Капитан Шесней болел подагрой; с годами болезнь повторялась чаще и припадки его становились мучительнее. Однажды, по приезде в Венок-Сюд, капитан сильно заболел, послал за доктором своего старого слугу, негра Помпея.
Не зная никого в городе, Помпей где-то справился и ему указали на братьев Грей, но он ни одного из них не застал дома. Возвращаясь от них, Помпей заметил вывеску у Карлтона и привел его к больному. Вот какой случай свел Карлтона с капитаном. Припадки капитана часто возобновлялись зимой и молодой доктор сделался своим человеком в семействе.
Небольшой домик с хорошеньким садиком, занимаемый капитаном Шесней, имел приветливый вид и представлял собой уютный утолок. Войдя в сад через комнату, Карлтон заглянул в окна гостиной. Она была слабо освещена огнем камина, комната же капитана была ярко освещена.
Старый негр сильно обрадовался доктору.
– А меня послали было за Греем, – сказал он шепотом.
Карлтон на это сообщение презрительно кивнул головою и поднялся к капитану. Он нашел его в постели. Несколько дней тому назад Карлтон оставил его оправляющимся после сильнейшего припадка подагры.
В посвящении доктора теперь не было необходимости. Но капитан, раздражительный от болезни вообще, сделался особенно нетерпеливым во время своего выздоровления. В постели лежал человек небольшого роста, с блестящими черными глазами, с седыми бровями и густыми белыми волосами. Одна из дочерей капитана, Лора, сидела у кровати.
Про нее-то и говорила мистрис Гульд, называя ее «красавицей». Лора, действительно, была красавица, с большими черными глазами, блеск которых затмевал кротость их. Едва успела она поменяться поклоном с вошедшим доктором, как к ней обратился капитан и сказал: «Оставь нас, Лора».
Она слегка поклонилась и вышла.
Карлтон сел против капитана Шесней и выжидал, когда пройдет взрыв его гнева.
– Я не мог быть у вас, капитан, – сказал он спокойно, когда, наконец, капитан утих.

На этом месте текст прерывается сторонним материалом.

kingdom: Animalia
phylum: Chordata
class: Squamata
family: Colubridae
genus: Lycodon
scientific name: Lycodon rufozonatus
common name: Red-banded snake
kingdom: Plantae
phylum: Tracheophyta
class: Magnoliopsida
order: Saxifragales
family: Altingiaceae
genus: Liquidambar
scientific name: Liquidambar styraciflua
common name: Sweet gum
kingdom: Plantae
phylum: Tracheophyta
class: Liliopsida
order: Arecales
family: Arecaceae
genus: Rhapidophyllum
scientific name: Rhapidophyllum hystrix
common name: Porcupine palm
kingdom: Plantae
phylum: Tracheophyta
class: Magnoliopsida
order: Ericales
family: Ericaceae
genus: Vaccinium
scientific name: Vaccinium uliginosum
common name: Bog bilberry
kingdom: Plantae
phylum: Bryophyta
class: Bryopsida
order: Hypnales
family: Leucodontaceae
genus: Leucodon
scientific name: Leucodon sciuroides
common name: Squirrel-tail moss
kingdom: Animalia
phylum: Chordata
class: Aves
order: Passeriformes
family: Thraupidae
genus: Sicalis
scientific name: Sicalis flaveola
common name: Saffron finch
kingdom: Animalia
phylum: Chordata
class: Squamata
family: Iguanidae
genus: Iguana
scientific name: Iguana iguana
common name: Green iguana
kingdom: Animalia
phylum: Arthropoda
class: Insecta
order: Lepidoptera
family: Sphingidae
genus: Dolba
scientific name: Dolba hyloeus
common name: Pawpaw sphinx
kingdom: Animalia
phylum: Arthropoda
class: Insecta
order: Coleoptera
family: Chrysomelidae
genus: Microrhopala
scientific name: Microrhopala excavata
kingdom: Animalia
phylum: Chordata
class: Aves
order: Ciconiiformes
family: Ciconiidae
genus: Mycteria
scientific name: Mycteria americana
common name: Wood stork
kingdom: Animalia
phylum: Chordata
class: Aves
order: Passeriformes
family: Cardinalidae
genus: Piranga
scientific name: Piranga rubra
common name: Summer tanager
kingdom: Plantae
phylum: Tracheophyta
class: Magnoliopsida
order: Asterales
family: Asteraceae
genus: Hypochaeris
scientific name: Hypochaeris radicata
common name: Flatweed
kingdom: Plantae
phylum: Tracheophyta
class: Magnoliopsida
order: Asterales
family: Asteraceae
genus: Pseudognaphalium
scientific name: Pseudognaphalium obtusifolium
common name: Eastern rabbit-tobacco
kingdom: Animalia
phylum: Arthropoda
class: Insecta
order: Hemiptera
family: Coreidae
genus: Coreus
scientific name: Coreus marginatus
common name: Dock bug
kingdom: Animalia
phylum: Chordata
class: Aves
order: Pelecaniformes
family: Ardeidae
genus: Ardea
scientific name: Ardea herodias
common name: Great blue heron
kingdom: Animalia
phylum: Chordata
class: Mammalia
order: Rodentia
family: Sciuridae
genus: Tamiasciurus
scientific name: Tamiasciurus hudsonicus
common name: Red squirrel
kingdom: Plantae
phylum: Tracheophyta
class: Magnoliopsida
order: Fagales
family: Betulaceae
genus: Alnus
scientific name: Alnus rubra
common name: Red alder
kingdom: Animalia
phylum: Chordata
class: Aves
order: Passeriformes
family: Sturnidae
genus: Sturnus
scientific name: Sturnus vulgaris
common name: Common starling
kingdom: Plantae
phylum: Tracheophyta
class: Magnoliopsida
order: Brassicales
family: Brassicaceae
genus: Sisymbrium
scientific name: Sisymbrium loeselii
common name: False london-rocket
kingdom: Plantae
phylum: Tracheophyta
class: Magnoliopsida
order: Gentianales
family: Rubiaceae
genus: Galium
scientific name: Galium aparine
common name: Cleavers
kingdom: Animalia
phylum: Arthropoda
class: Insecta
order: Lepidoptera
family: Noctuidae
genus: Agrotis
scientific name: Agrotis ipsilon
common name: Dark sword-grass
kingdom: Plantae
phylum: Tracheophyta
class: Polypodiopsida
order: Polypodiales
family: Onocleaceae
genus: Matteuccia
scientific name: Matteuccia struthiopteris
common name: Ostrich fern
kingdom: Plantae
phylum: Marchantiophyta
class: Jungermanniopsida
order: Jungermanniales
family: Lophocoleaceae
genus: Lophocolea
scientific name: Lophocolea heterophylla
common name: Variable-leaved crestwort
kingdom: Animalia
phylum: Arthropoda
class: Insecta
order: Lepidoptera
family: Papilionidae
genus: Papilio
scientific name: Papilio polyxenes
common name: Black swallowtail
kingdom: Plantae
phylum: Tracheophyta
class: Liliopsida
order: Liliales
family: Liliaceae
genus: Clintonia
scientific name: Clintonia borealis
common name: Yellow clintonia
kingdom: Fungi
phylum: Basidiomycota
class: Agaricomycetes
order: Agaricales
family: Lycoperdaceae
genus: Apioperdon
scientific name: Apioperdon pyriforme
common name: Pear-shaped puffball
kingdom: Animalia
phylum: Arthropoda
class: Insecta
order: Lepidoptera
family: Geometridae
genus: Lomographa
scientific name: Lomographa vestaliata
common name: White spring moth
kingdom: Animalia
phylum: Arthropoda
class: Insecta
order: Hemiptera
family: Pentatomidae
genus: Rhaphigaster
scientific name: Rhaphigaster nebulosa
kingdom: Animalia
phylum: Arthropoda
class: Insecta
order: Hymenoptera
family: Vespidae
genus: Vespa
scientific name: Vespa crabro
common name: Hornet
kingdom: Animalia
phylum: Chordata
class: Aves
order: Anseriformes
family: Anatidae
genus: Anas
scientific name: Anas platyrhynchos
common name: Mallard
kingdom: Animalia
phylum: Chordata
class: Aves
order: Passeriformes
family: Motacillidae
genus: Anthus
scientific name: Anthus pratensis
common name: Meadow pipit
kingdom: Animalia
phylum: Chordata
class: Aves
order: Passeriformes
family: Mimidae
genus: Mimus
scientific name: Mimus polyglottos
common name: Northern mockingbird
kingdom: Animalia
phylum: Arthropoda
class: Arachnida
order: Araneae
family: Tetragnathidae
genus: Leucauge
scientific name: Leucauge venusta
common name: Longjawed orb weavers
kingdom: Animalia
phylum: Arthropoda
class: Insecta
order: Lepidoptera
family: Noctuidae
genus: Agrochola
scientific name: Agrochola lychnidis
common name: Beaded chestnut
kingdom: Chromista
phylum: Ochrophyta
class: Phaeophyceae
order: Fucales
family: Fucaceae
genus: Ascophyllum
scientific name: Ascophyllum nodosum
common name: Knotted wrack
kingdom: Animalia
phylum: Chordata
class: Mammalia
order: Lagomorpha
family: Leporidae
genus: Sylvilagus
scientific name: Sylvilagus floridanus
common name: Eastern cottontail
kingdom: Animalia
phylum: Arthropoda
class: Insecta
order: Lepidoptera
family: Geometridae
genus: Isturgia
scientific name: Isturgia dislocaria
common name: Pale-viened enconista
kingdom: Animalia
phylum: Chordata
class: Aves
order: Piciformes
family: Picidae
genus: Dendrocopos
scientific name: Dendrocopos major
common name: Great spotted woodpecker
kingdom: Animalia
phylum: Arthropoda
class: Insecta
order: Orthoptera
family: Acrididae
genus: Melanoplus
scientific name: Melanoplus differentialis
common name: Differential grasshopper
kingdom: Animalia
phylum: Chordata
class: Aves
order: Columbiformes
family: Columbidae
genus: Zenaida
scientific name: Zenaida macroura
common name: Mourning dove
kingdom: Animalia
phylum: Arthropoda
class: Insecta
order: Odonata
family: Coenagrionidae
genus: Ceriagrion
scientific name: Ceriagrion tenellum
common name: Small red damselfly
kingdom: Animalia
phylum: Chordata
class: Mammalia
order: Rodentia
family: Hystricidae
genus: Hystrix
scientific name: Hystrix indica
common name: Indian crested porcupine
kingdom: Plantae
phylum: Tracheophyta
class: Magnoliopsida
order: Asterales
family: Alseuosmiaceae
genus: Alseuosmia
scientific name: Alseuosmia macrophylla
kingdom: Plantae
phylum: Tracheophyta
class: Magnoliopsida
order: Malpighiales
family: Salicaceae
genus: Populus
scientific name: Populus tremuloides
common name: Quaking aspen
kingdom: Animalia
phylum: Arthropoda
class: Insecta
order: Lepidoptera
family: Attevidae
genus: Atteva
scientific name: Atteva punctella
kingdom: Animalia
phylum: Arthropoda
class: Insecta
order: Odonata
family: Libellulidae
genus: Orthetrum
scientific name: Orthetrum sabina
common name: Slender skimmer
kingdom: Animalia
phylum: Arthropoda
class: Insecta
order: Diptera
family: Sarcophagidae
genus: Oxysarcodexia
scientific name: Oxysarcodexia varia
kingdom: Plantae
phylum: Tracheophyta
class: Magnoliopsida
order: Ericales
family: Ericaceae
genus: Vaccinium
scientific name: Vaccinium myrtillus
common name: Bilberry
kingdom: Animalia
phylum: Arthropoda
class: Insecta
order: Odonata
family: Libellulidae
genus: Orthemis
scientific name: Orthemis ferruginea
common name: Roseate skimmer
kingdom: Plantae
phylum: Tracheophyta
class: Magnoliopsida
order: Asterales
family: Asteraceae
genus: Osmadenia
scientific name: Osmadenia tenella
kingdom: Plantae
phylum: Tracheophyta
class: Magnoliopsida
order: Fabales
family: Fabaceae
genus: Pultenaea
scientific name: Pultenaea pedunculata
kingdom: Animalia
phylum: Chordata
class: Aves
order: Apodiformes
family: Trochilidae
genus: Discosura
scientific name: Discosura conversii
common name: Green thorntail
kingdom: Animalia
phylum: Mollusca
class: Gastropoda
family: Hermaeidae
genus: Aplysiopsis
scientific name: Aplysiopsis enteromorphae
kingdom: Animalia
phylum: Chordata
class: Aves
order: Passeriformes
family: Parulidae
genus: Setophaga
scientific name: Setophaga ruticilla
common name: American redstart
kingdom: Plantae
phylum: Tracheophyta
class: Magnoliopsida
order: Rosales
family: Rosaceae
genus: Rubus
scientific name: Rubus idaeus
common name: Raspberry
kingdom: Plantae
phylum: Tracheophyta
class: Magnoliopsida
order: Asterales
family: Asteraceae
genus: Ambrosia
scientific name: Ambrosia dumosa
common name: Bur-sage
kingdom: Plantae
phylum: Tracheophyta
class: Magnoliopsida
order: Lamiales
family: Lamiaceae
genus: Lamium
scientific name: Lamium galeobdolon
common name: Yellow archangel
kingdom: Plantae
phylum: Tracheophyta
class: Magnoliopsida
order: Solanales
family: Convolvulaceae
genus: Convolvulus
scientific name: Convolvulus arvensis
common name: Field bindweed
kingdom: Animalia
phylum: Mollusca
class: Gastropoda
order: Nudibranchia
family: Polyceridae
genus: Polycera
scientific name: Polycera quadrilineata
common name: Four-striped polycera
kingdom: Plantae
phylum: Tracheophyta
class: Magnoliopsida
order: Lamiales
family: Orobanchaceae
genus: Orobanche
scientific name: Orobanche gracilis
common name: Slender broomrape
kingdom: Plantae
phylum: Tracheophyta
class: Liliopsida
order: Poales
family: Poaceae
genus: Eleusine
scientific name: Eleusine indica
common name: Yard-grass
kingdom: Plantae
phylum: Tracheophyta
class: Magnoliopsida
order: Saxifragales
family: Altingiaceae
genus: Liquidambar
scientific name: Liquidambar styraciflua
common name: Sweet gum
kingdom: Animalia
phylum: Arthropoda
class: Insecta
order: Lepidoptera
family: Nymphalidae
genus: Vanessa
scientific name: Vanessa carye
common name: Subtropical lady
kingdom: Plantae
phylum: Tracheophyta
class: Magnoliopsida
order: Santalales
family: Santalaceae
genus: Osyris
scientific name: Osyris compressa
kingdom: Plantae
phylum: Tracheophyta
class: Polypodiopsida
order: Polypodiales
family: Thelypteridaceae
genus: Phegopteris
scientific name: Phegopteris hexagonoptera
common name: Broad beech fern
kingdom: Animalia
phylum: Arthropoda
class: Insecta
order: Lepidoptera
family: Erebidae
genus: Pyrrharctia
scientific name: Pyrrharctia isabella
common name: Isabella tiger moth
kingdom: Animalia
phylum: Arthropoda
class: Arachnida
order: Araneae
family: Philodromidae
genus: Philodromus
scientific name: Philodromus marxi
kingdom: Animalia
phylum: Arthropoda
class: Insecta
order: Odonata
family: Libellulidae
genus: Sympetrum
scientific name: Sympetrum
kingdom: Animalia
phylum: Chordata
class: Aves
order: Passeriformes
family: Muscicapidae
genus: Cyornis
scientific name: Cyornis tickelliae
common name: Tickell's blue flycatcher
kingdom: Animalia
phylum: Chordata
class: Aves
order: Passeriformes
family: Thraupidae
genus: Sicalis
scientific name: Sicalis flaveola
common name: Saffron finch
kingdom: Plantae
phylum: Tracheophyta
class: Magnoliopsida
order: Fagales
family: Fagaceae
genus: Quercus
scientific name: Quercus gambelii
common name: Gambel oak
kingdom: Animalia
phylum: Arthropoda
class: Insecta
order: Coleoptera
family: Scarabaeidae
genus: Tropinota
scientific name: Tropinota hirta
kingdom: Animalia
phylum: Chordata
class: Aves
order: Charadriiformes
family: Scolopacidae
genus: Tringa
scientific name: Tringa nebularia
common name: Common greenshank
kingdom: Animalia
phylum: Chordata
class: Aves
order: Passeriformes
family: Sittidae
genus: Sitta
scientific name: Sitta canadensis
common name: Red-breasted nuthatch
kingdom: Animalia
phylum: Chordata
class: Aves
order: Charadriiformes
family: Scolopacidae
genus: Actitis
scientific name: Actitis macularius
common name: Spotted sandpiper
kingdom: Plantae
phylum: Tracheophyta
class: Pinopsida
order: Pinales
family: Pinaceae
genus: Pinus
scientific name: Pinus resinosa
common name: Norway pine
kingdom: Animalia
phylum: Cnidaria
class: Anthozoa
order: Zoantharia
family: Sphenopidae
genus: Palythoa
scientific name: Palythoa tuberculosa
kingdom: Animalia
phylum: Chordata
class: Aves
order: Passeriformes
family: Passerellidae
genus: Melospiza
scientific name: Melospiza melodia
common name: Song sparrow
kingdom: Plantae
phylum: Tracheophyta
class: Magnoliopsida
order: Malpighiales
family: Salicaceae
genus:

Надо заметить, что Карлтон всегда умел владеть собой в присутствии капитана, никогда не теряя притом своей обычной важности.
– Отец меня вызвал в Лондон телеграммой; он сильно болен и я боялся не застать его в живых. Это, без сомнения, объясняет вам причину, по которой я не мог явиться тотчас же по вашему приглашению.
– Я тоже мог умереть, – проворчал капитан.
– Извините, милостивый государь, вы, слава Богу, далеки от смерти, а если бы я и боялся за вас, то наверно предупредил бы об этом одного из Греев.
– Да, если бы вы не приехали сегодня вечером, я бы и сам за ними послал; подумать ужасно о том, что я тут лежу и… такие страдания, да еще доктора при мне нет.